Stored data entries

- - -

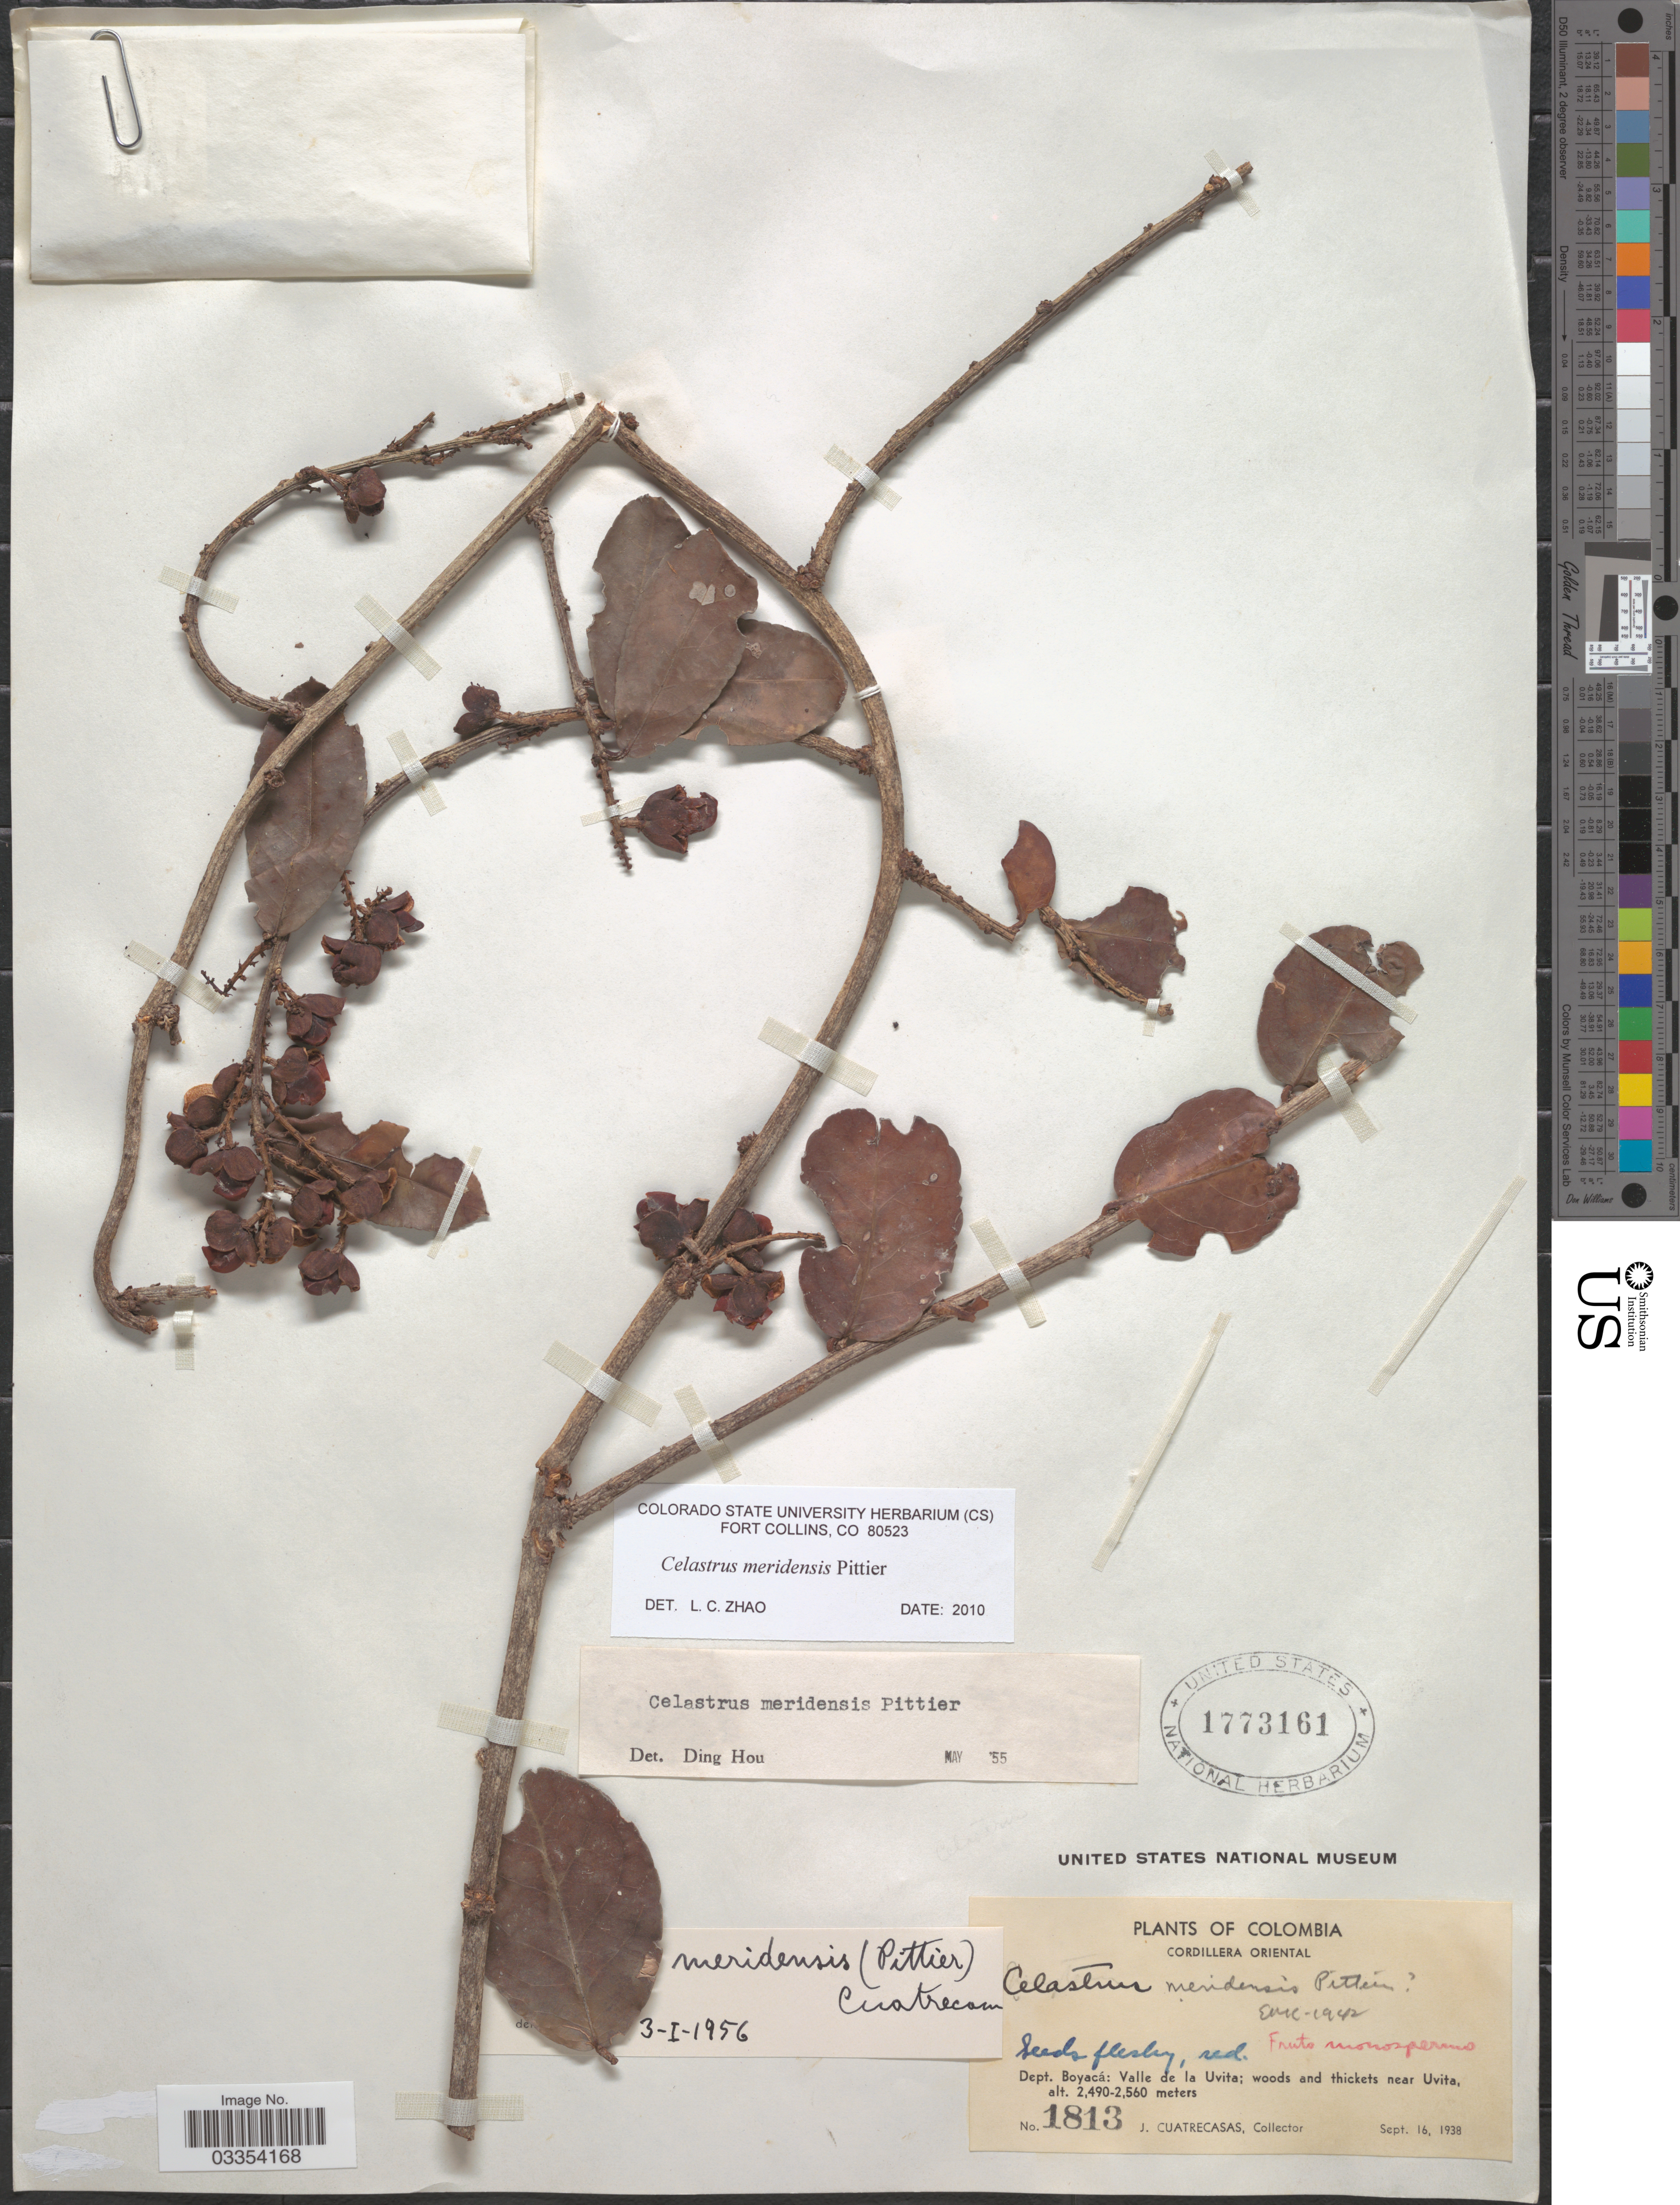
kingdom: Plantae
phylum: Tracheophyta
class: Magnoliopsida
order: Celastrales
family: Celastraceae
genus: Celastrus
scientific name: Celastrus meridensis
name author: Pittier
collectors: J. Cuatrecasas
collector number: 1813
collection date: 1938-09-16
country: Colombia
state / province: Boyacá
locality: Cordillera Oriental. Dept. Boyacá: Valle de la Uvita; woods and thickets near Uvita.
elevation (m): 2490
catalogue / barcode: US 1773161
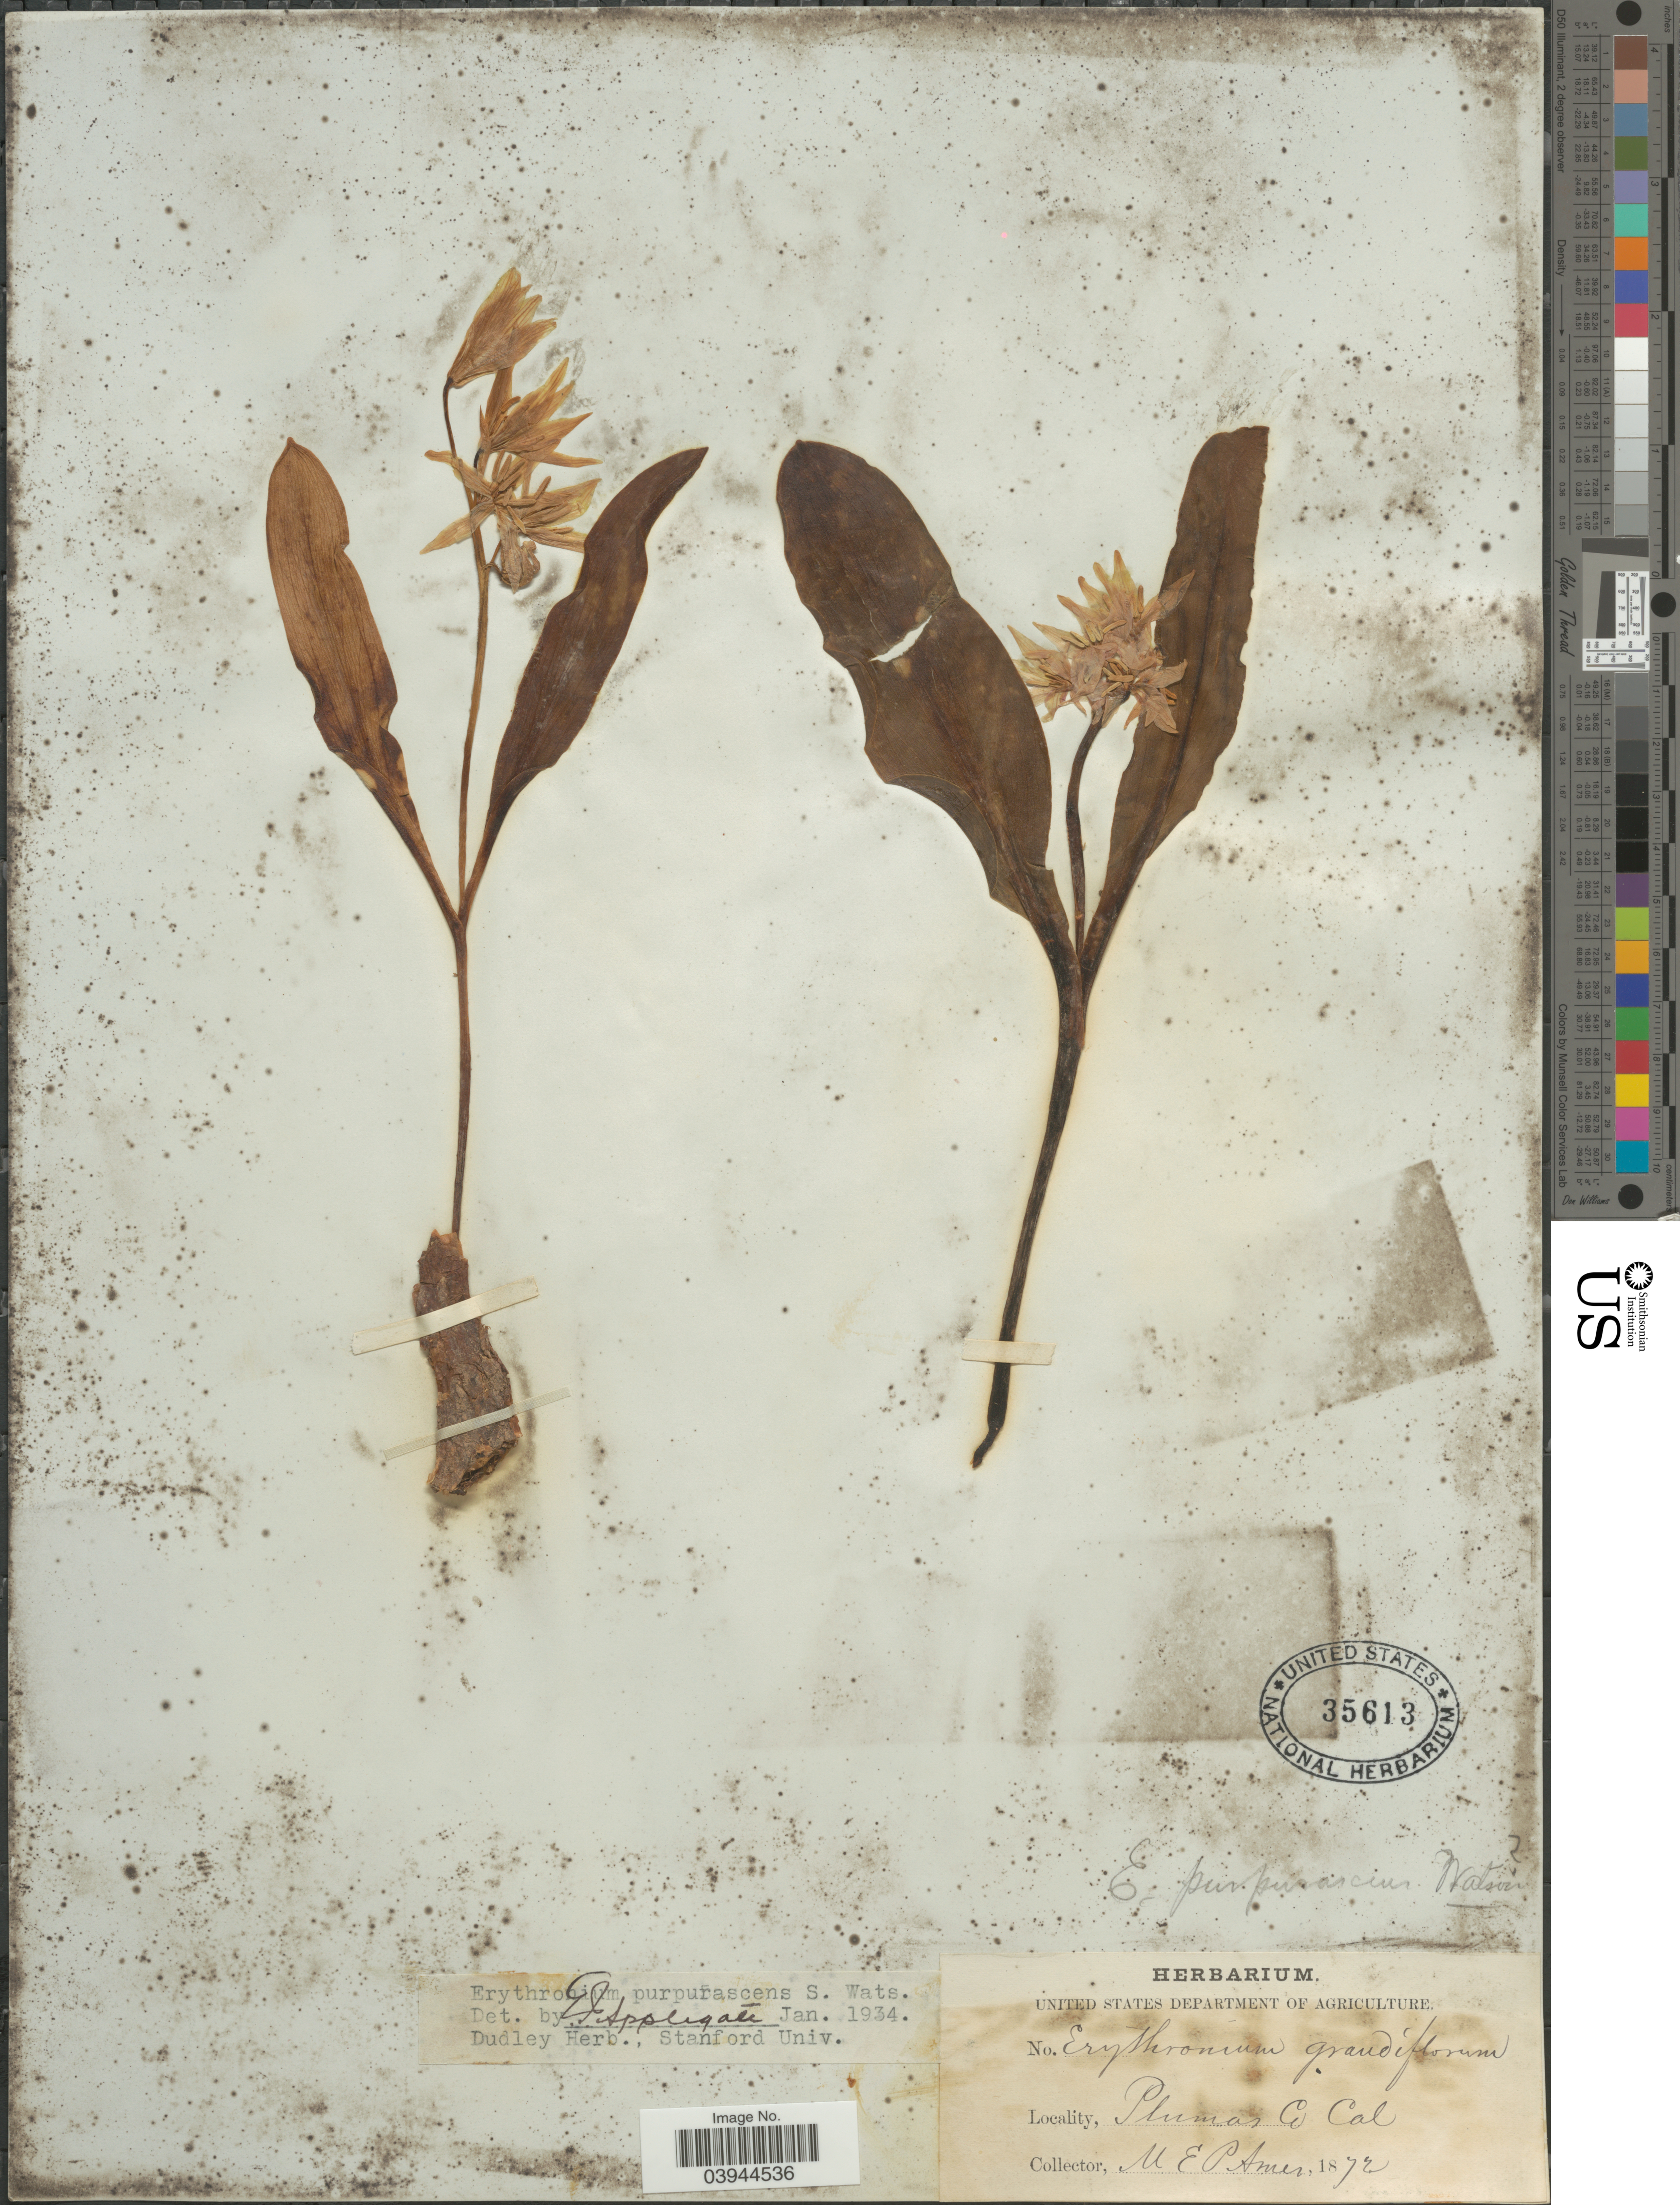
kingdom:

- - -

Recast the lines of all the rows above as one numbered list, dropping blank lines and leaving the pictures out.

WORKED SOLUTION:
1. kingdom: Plantae
2. phylum: Tracheophyta
3. class: Magnoliopsida
4. order: Celastrales
5. family: Celastraceae
6. genus: Celastrus
7. scientific name: Celastrus meridensis
8. name author: Pittier
9. collectors: J. Cuatrecasas
10. collector number: 1813
11. collection date: 1938-09-16
12. country: Colombia
13. state / province: Boyacá
14. locality: Cordillera Oriental. Dept. Boyacá: Valle de la Uvita; woods and thickets near Uvita.
15. elevation (m): 2490
16. catalogue / barcode: US 1773161
17. kingdom:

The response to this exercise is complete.